Ancora oggi Paul Ekman si chiede che cosa possa essere accaduto in quei dieci minuti, e non cessa di elaborare teorie che possano spiegarlo (senza, beninteso, far ricorso ad alcunché di soprannaturale).

Dopo quel colloquio, il nostro intrattabile amico ha improvvisamente smesso di arrabbiarsi. Familiari e colleghi raccontano unanimemente stupefatti questa radicale trasformazione.

Paul, dal canto suo, dice di aver provato durante il breve incontro una sensazione del tutto sconosciuta, qualcosa come una percezione fisica della “bontà” – accontentiamoci, per il momento, di questo generico sostantivo – del suo interlocutore che si irradiava verso di lui.

Vorrei fare qualche considerazione su questa storia, alla quale ho sommariamente accennato e sulla quale c’è molto altro da raccontare (e – non v’illudete – vi racconterò!).

In primo luogo, risulta evidente la falsità del comune assunto secondo il quale “le persone non cambiano mai”. Le persone possono cambiare, ed anche in modo radicale. Quello di Ekman è solo un piccolo esempio, ma il meccanismo che scatena la collera è radicato, ed a molti si presenta come inarrestabile. Eppure, in questo caso sono bastati pochi minuti per disarticolarlo dopo cinquanta anni di conferme e rafforzamenti. È vero che questo è avvenuto in presenza di una persona nettamente fuori dell’ordinario, che è stata all’origine di molte altre vicende analoghe. È però altrettanto vero che, se la trasformazione è avvenuta, questo vuol dire che era possibile, che nascosti tra i neuroni del professor Ekman c’erano i “fattori” (chiamiamoli così, in modo puramente funzionale, non sapendo di che cosa si tratti) in grado di produrre il cambiamento.

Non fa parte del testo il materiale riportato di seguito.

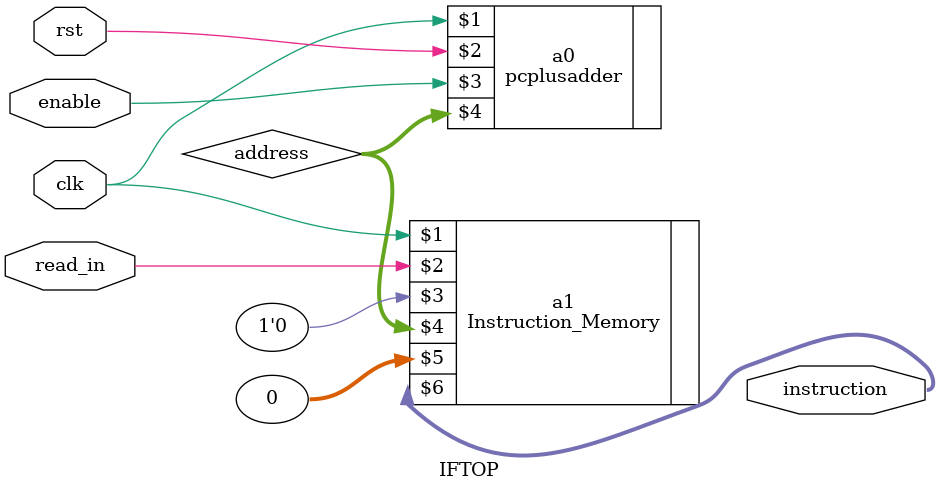
<source format=v>
`timescale 1ns / 1ps
module IFTOP(
    clk,rst,enable,read_in, instruction);
	 
input clk,rst,enable;
wire [31:0]address ;
input read_in;	 

output  [31:0] instruction;

pcplusadder a0(clk,rst,enable,address);//address outputted
Instruction_Memory a1(clk,read_in,1'b0,address[31:0], 32'b0,instruction);//instruction outputted

endmodule

</source>
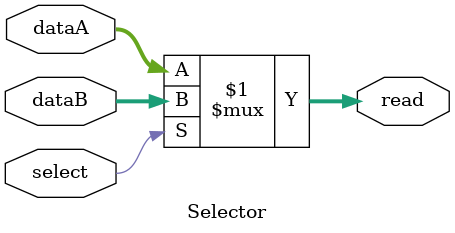
<source format=v>
module Selector #(parameter WIDTH = 8)
(
  input wire          select,
  input wire  [WIDTH-1 : 0] dataA,
  input wire  [WIDTH-1 : 0] dataB,
  output wire [WIDTH-1 : 0] read
);

assign read = (select) ? dataB : dataA;

endmodule
</source>
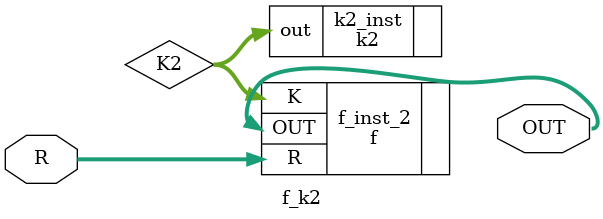
<source format=v>
/**
 * Round function del round 2: funzione f(R, K)
 *
 * Utilizza R1 del round precedente e K2
 * per calcolare il valore (facendo lo XOR con L1) di R2.
*/

module f_k2(
    input [32:1] R,
    output [32:1] OUT
);

    wire [48:1] K2;
    k2 k2_inst(
        .out(K2[48:1])
    );

    f f_inst_2(
        .R(R[32:1]),
        .K(K2[48:1]),
        .OUT(OUT[32:1])
    );
endmodule

</source>
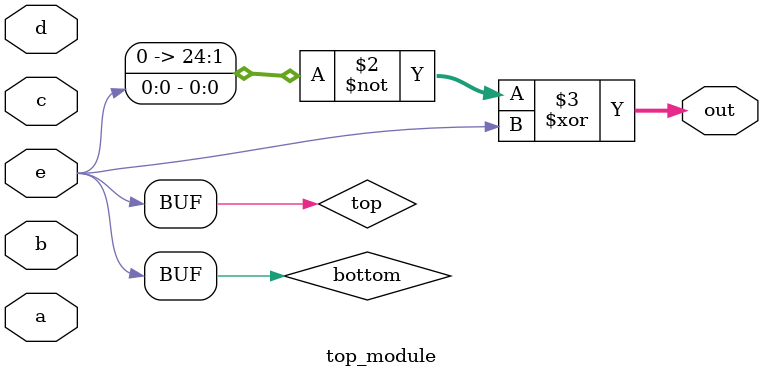
<source format=v>
module top_module (
    input a,
    b,
    c,
    d,
    e,
    output [24:0] out
);  //
  wire bottom, top;
  assign top = {{5{a}}, {5{b}}, {5{c}}, {5{d}}, {5{e}}};
  assign bottom = {5{a, b, c, d, e}};
  assign out = ~top ^ bottom;
endmodule

</source>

Vorrei poi sottolineare il ruolo prezioso delle persone che, come in questo caso il Dalai Lama, hanno dedicato la propria vita al raggiungimento ed alla diffusione di uno stato di coscienza superiore. C’è un frequentatissimo luogo comune secondo il quale i buddhisti, ed in genere le persone dedite a pratiche meditative, si isolano in una loro realtà personale, diventando indifferenti alla sofferenza degli altri. Mi è capitato pochi giorni fa di leggere una battuta che sosteneva appunto questo in un libro di una scrittrice che apprezzo molto, Alicia Giménez-Bartlett, donna di cultura elevata, docente universitaria e scrittrice di grande successo (El silencio de los claustros). Eppure, questa concezione dimostra la profonda ignoranza che regna in Occidente sulla cultura orientale. Nulla è più lontano dal vero. Il buddhista felice, capace di chiudersi in meditazione per ore provando gioie sconosciute ai più, è proprio colui che sa riconoscere ed alleviare, a volte solo con uno sguardo, una parola o il contatto di una mano, il dolore altrui. Uno dei suoi modelli ideali è quello del “bodhisattva”, l’uomo che avendo raggiunto il grado più alto di beatitudine lo lascia, per ritornare purificato in mezzo agli altri che soffrono, e trasmettere loro ciò che ha faticosamente conquistato.

Ma adesso, per non farvi arrabbiare, mi fermo e vi do appuntamento alla prossima puntata.